Selon Statistique Canada, plus de 4500 Canadiens sont hospitalisés chaque année pour des brûlures. La cause la plus fréquente est d’origine thermique suivie des blessures de nature électrique et chimique.

«Trois facteurs interviennent dans la détermination de la sévérité des brûlures: l’étendue, la profondeur et la localisation, explique Annie Malenfant. L’étendue est exprimée en pourcentage de surface corporelle brûlée. La profondeur des brûlures s’évalue selon l’atteinte à l’épiderme ou au derme. Les brûlures superficielles, soit celles de premier ou de deuxième degré léger, se limitent aux couches supérieures de la peau et guérissent en une semaine ou deux. Les brûlures plus sévères, dites de deuxième degré profond ou de troisième degré, prennent plus de temps à guérir et nécessitent généralement des greffes cutanées.»

La prévalence des problèmes sensoriels tels que les paresthésies et la douleur ne varie pas selon l’âge, le nombre d’années écoulées depuis l’accident et le type de brûlures, soutient la chercheuse. Leur présence semble plutôt liée à l’étendue et à la profondeur des endroits brûlés. Les patients symptomatiques ont des brûlures plus grandes et les problèmes sont plus fréquents chez ceux qui ont subi une greffe.

La méthode en usage actuellement consiste à prélever, chez le patient, de la peau saine pour la greffer sur la partie du corps affectée. Lorsque le corps du brûlé ne présente pas suffisamment de peau intacte ou que les sites donneurs ne sont pas encore guéris, de la peau de cadavre est utilisée temporairement comme cataplasme. On emploie même parfois de la peau de porc. La première greffe d’épiderme cultivé sur un grand brûlé au Canada a eu lieu en 1986 grâce aux recherches menées au Laboratoire d’organogenèse expérimentale (LOEX) de l’Hôpital du Saint-Sacrement, à Québec. À l’époque, cela s’apparentait à de la science-fiction!

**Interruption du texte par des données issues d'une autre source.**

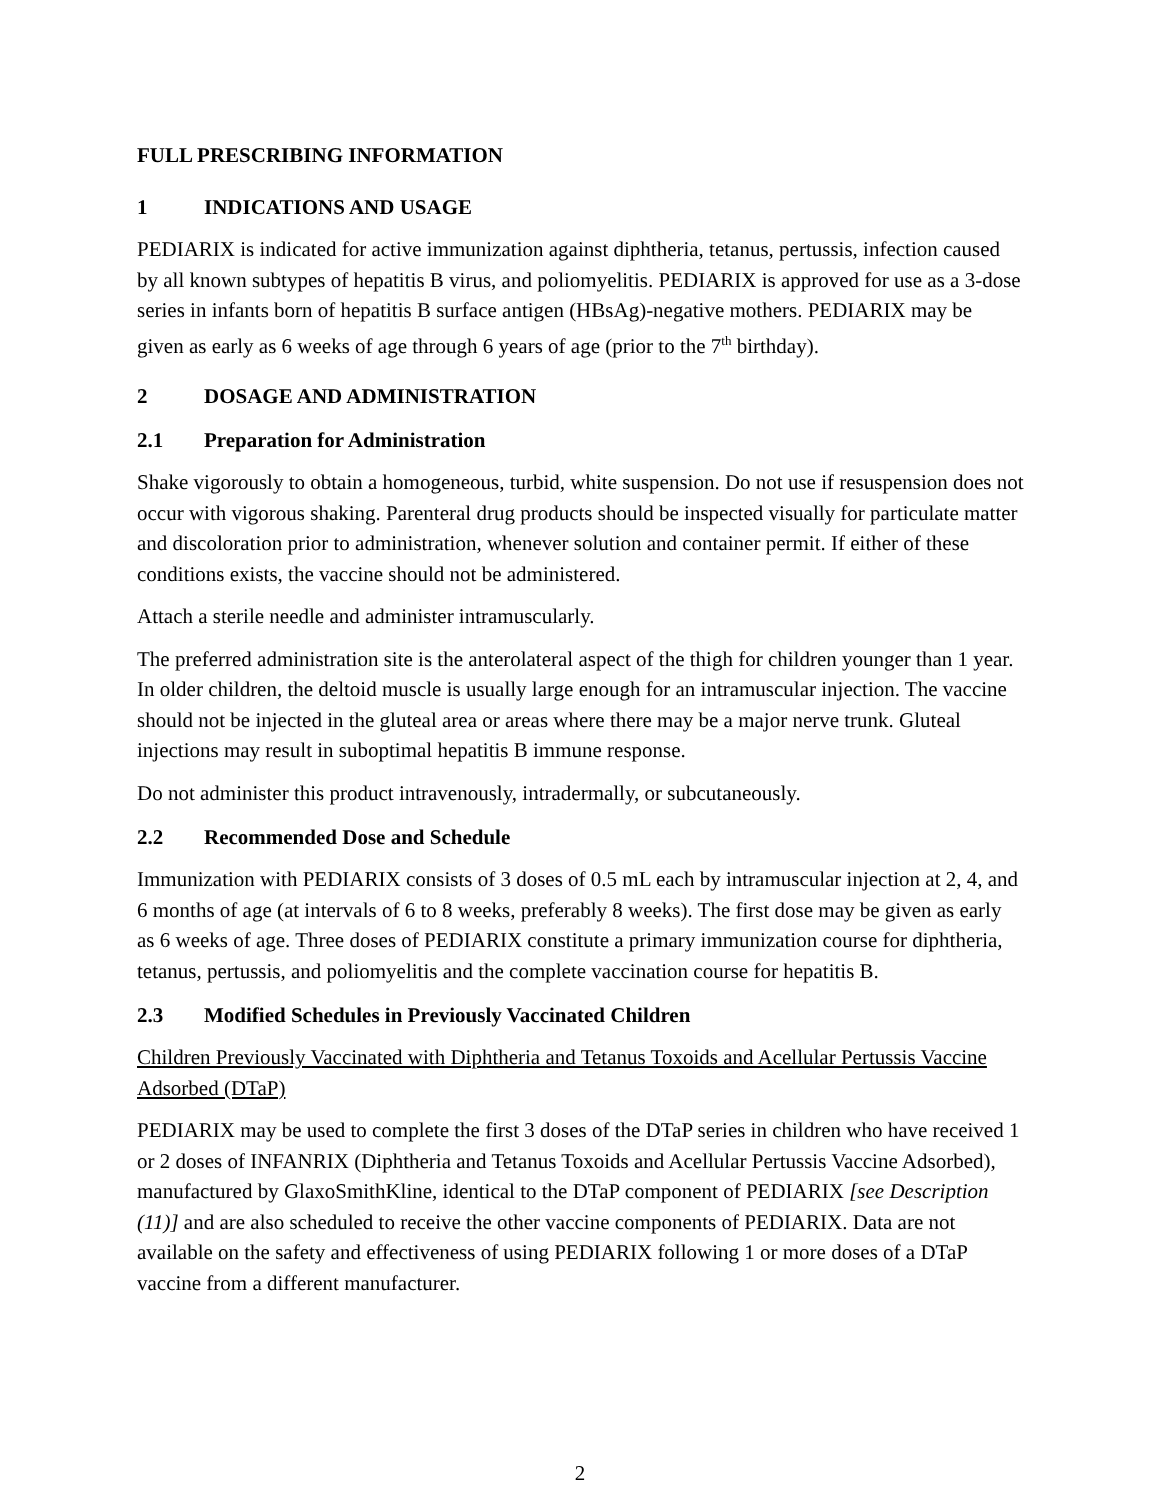FULL PRESCRIBING INFORMATION
1 INDICATIONS AND USAGE
PEDIARIX is indicated for active immunization against diphtheria, tetanus, pertussis, infection caused by all known subtypes of hepatitis B virus, and poliomyelitis. PEDIARIX is approved for use as a 3-dose series in infants born of hepatitis B surface antigen (HBsAg)-negative mothers. PEDIARIX may be given as early as 6 weeks of age through 6 years of age (prior to the 7<sup>th</sup> birthday).
2 DOSAGE AND ADMINISTRATION
2.1 Preparation for Administration
Shake vigorously to obtain a homogeneous, turbid, white suspension. Do not use if resuspension does not occur with vigorous shaking. Parenteral drug products should be inspected visually for particulate matter and discoloration prior to administration, whenever solution and container permit. If either of these conditions exists, the vaccine should not be administered.
Attach a sterile needle and administer intramuscularly.
The preferred administration site is the anterolateral aspect of the thigh for children younger than 1 year. In older children, the deltoid muscle is usually large enough for an intramuscular injection. The vaccine should not be injected in the gluteal area or areas where there may be a major nerve trunk. Gluteal injections may result in suboptimal hepatitis B immune response.
Do not administer this product intravenously, intradermally, or subcutaneously.
2.2 Recommended Dose and Schedule
Immunization with PEDIARIX consists of 3 doses of 0.5 mL each by intramuscular injection at 2, 4, and 6 months of age (at intervals of 6 to 8 weeks, preferably 8 weeks). The first dose may be given as early as 6 weeks of age. Three doses of PEDIARIX constitute a primary immunization course for diphtheria, tetanus, pertussis, and poliomyelitis and the complete vaccination course for hepatitis B.
2.3 Modified Schedules in Previously Vaccinated Children
Children Previously Vaccinated with Diphtheria and Tetanus Toxoids and Acellular Pertussis Vaccine Adsorbed (DTaP)
PEDIARIX may be used to complete the first 3 doses of the DTaP series in children who have received 1 or 2 doses of INFANRIX (Diphtheria and Tetanus Toxoids and Acellular Pertussis Vaccine Adsorbed), manufactured by GlaxoSmithKline, identical to the DTaP component of PEDIARIX [see Description (11)] and are also scheduled to receive the other vaccine components of PEDIARIX. Data are not available on the safety and effectiveness of using PEDIARIX following 1 or more doses of a DTaP vaccine from a different manufacturer.
2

Le fondateur du LOEX, le Dr François Auger, a réussi en 1999 une première mondiale en greffant sur un patient une peau reconstituée in vitro contenant à la fois le derme et l’épiderme. Mais la portion du derme ne comprend pas encore de glandes sébacées (qui produisent le sébum) ni de follicules pileux assurant la souplesse des tissus. Les travaux d’une équipe de chercheurs français laissent cependant entrevoir un espoir pour les grands brûlés. Un article publié en janvier 2001 dans la revue Cell démontre que la peau d’un mammifère adulte contient des cellules souches capables de reproduire les cellules nécessaires à la reconstitution des glandes sudoripares et des poils.


Piste de recherche intéressante
Pour 75 % des personnes victimes de brûlures graves, la douleur ou les sensations anormales (surtout des picotements) se manifestent quotidiennement ou de façon intermittente, allègue Annie Malenfant. «Les résultats suggèrent que la fréquence et l’intensité des névralgies ne diminuent pas avec le temps et les déficits de sensibilité ont un caractère permanent», affirme-t-elle. Outre l’effort, la fatigue et le stress, le changement de température influe sur la fréquence des problèmes.

Dans 16 % des cas, les patients ont recours à des médicaments contre la douleur. Selon la majorité des patients, ils apportent un soulagement de léger à modéré. Quelque 42 % d’entre eux tentent aussi d’apaiser leur mal par des méthodes non pharmacologiques: bains, massages, applications de chaleur, etc.

«Quelles sont les causes de ces problèmes de névralgie qui surviennent après la guérison des brûlures? On ignore les mécanismes pathophysiologiques exacts, mais plusieurs hypothèses peuvent être avancées, notamment des anomalies dans les terminaisons nerveuses régénérées, une réinnervation déficiente dans les tissus cicatrisés ou des décharges anormales provenant des fibres endommagées ou régénératrices. Par ailleurs, j’ai observé une élévation des seuils de sensibilité même dans les parties du corps non brûlées. Cela laisse supposer des modifications dans le système nerveux central après la guérison des brûlures. La réorganisation des voies spinales, sous-corticales et corticales, après la lésion, pourrait modifier l’information sensorielle.»